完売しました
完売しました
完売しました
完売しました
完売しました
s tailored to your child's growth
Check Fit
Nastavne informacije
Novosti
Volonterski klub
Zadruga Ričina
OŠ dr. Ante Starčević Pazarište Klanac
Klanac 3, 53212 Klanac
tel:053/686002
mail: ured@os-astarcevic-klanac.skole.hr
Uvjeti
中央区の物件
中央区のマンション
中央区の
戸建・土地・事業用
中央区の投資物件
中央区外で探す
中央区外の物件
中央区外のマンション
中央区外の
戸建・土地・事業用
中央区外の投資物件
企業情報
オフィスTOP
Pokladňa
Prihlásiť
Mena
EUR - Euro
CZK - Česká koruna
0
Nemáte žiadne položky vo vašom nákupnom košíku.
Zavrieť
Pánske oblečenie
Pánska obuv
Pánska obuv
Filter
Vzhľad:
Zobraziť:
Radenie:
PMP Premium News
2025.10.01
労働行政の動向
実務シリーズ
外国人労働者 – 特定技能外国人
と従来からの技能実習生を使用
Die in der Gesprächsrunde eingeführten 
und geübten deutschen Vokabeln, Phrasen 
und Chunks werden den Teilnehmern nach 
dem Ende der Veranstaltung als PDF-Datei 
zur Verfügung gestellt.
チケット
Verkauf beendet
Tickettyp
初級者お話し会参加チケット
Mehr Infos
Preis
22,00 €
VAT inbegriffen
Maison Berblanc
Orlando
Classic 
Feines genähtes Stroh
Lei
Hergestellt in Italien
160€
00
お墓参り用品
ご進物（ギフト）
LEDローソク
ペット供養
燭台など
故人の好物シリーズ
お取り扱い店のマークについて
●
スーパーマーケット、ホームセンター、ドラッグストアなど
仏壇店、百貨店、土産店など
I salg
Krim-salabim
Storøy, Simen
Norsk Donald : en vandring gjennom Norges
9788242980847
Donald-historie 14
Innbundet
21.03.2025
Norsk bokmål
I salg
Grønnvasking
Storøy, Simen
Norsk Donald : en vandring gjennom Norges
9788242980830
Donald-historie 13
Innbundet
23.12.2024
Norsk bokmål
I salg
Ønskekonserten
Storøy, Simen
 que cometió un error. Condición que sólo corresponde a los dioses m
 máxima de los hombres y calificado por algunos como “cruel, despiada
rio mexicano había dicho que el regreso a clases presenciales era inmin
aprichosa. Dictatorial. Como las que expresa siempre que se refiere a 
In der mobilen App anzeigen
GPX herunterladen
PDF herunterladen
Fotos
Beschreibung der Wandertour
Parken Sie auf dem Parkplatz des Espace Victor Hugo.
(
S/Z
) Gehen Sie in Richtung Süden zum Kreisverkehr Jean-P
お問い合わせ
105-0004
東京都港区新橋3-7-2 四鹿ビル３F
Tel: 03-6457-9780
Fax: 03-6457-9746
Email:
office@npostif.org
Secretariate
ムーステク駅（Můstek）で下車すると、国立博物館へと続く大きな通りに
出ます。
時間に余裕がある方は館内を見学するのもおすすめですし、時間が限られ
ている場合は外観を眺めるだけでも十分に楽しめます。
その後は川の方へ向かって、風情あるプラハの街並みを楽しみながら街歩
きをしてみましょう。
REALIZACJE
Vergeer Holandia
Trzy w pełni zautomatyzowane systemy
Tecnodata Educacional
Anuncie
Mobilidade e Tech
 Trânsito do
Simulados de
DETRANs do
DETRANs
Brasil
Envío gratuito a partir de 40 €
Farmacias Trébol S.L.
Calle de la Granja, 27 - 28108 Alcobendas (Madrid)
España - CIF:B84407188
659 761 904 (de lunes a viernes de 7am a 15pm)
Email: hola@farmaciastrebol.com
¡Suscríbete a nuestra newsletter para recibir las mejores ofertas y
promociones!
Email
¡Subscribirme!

ASSIGNMENT:
Copy every line of the listing containing the string "Email".

OUTPUT OF THE EXERCISE:
Email:
Email: hola@farmaciastrebol.com
Email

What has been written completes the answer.